Below are the steps for Data Collection and Preparation in the Machine Learning Lifecycle
Identify Data Requirements
- Determine the type of data (streaming or batch) and its storage location.
- Plan for frequent re-training with new data, ensuring the data collection process is repeatable.
Data Collection
- Use ETL (Extract, Transform, Load) processes to gather data from multiple sources and store it in a centralized repository (e.g., AWS S3).
Labeling Data
- If data is not labeled, consider using tools like SageMaker Ground Truth for labeling via machine learning or human workers.
Data Preprocessing
- Data Wrangling: Clean and format the data (e.g., handle missing values, outliers, or anomalies).
- Use tools like AWS Glue or AWS DataBrew for automating data transformation and preparation.
Feature Engineering
- Identify the most relevant features for minimizing model error.

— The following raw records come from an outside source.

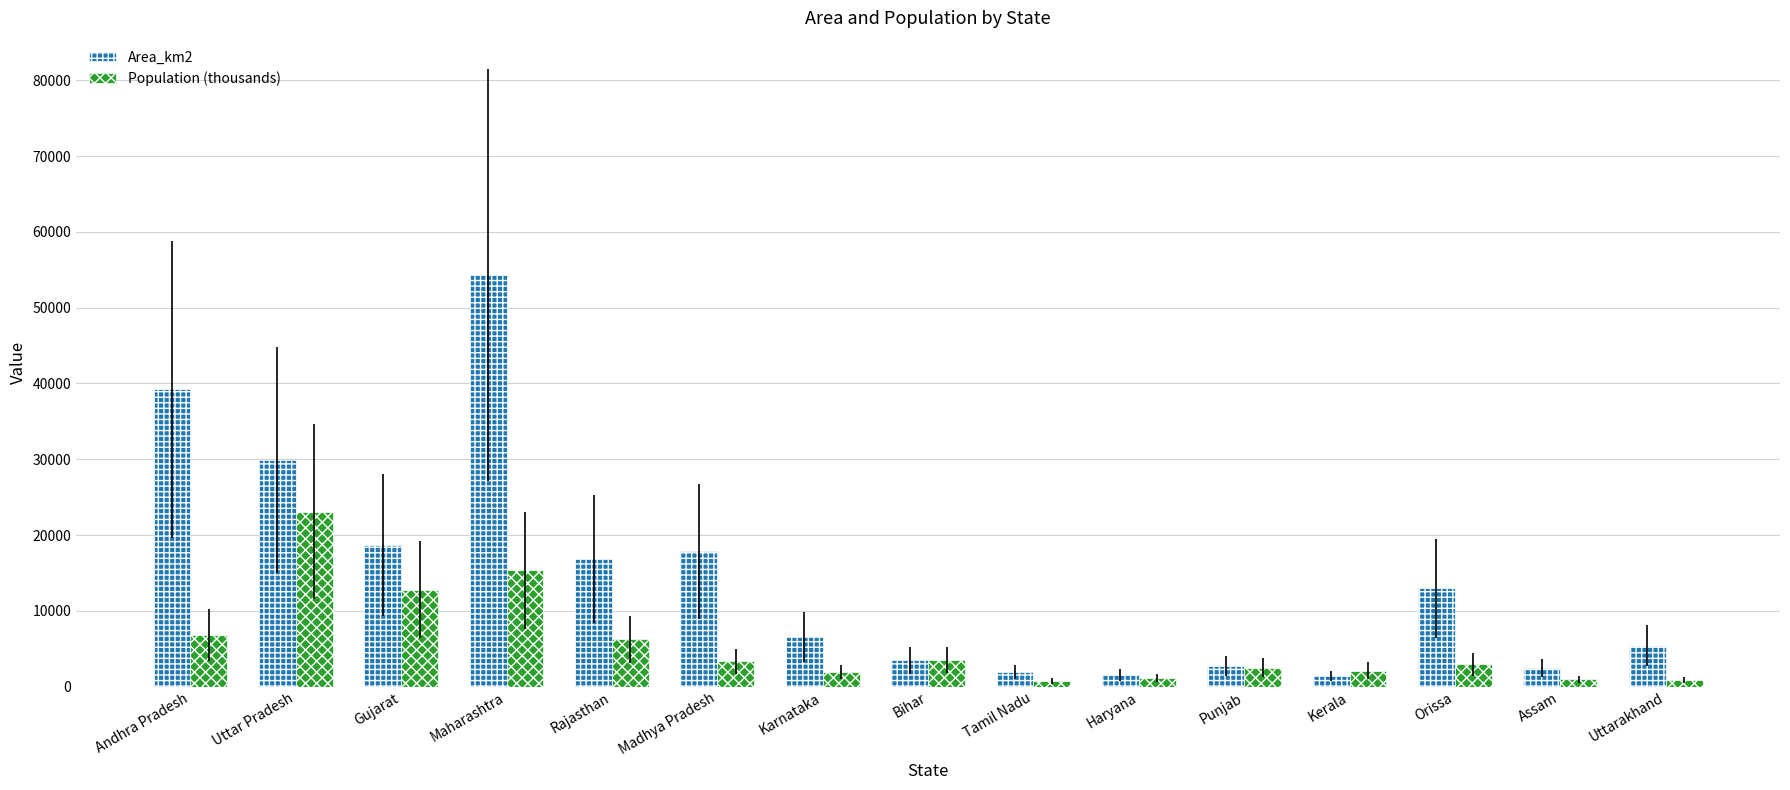

What is the lowest value of the Population (thousands) series?

754.9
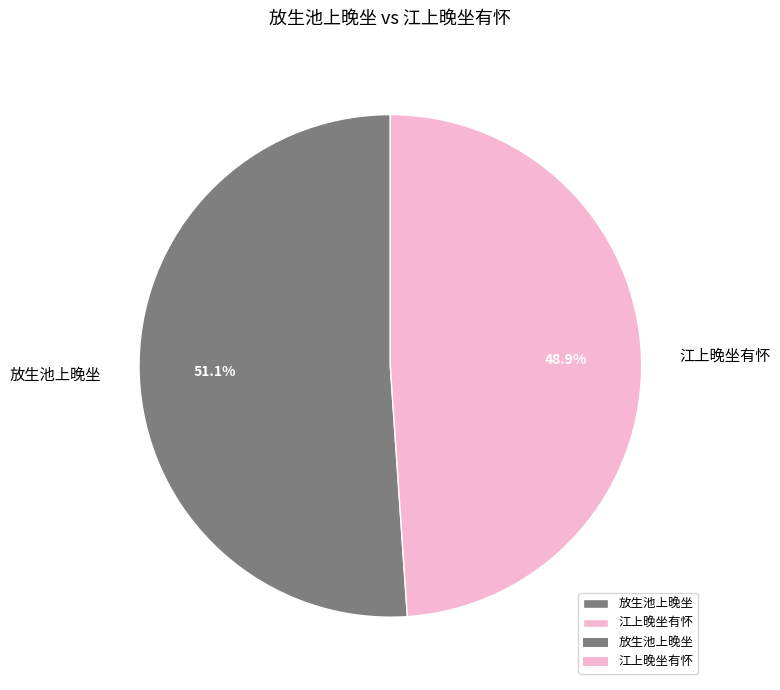

What percentage is NOT represented by 江上晚坐有怀?

51.1%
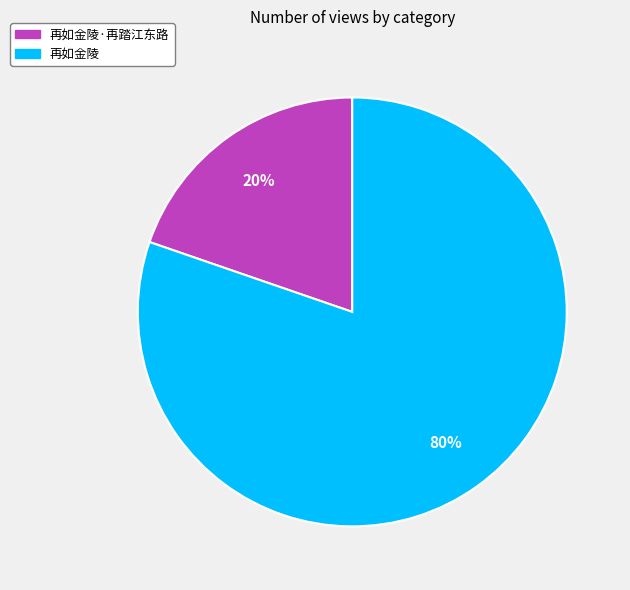

Does 再如金陵·再踏江东路 account for over 50% of the chart?

No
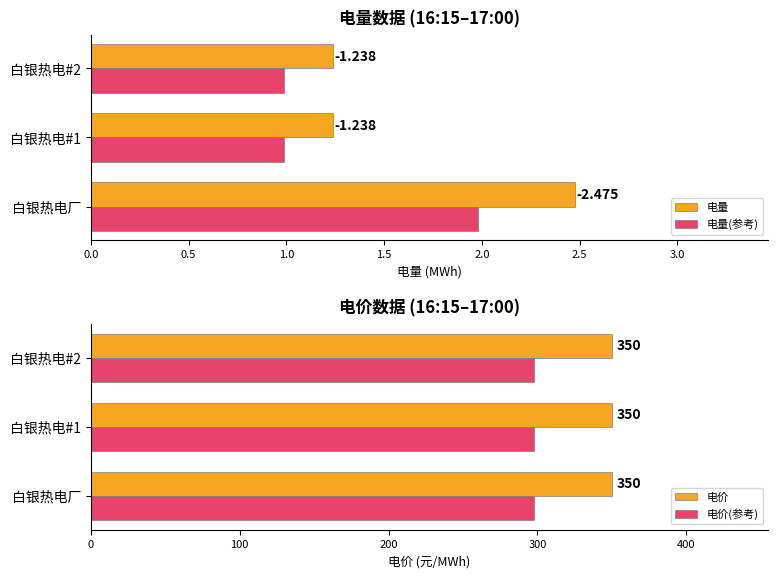

What is the difference between the maximum and minimum values in the 电量(参考) series?

1.0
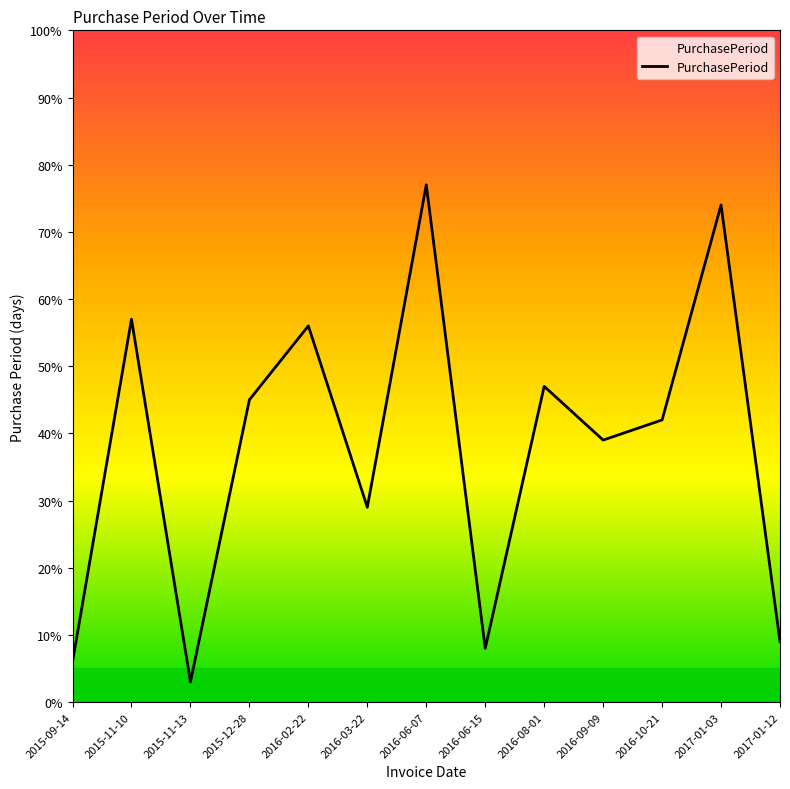

Which category has the lowest value across all series?

2015-11-13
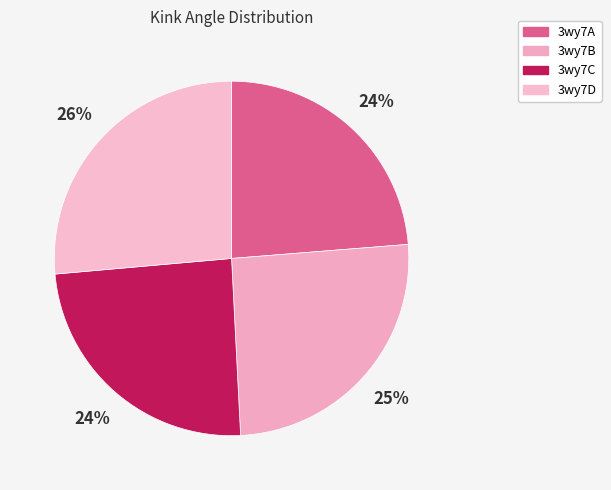

How many segments does this pie chart have?

4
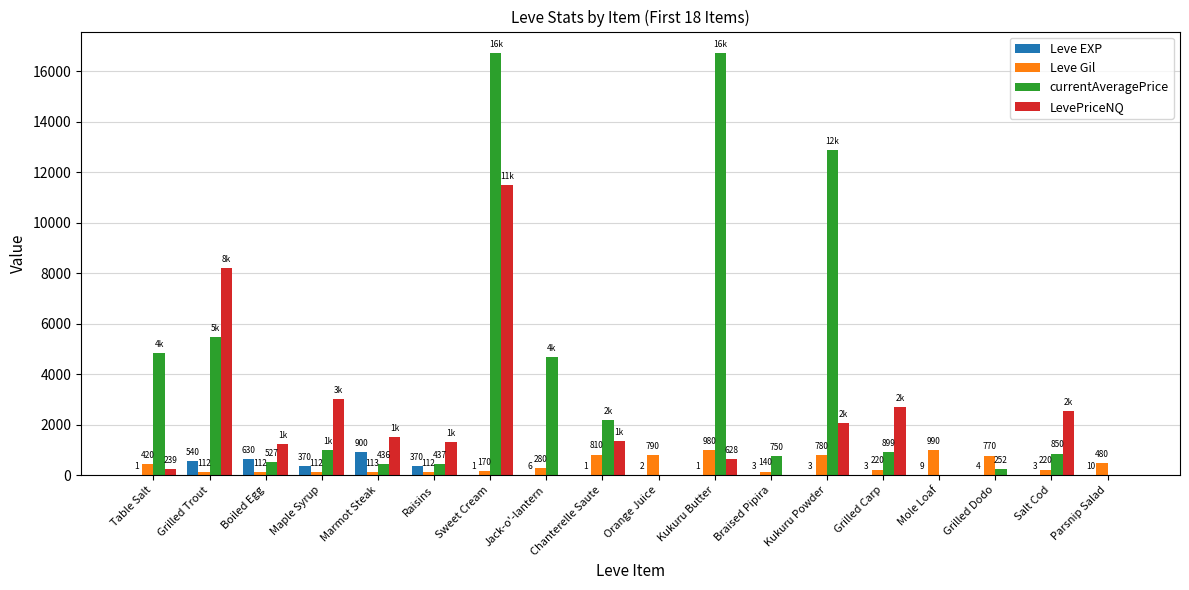

How many groups of bars are there?

18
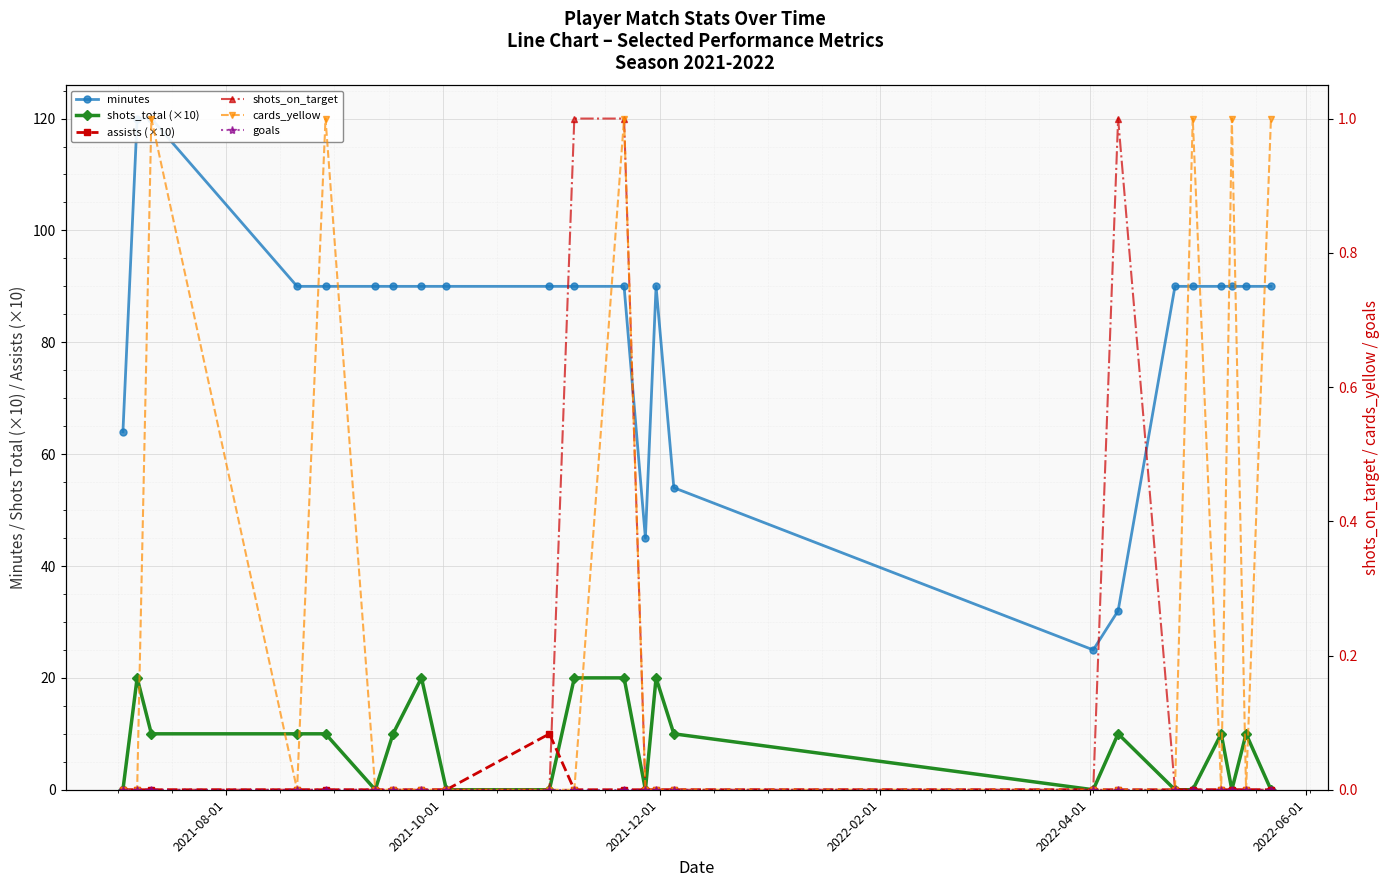

After their last crossing, which series has the higher values: shots_total (×10) or assists (×10)?

shots_total (×10)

- Reduce unnecessary features to optimize memory and computing power during training.
- Use SageMaker Feature Store to store and manage features.
Data Splitting
- Split the dataset into:
- Training (80%): For training the model.
- Validation (10%): For evaluating model performance.
- Testing (10%): For final evaluation before deployment.
Tools for Data Collection and Transformation
SageMaker Feature Store: Centralized feature storage for managing features during ML development.
AWS Glue: A fully managed ETL service for data extraction, transformation, and loading.
AWS DataBrew: A visual data preparation tool that simplifies data transformation without needing code.
SageMaker Ground Truth: Active learning tool to create high-quality labeled datasets.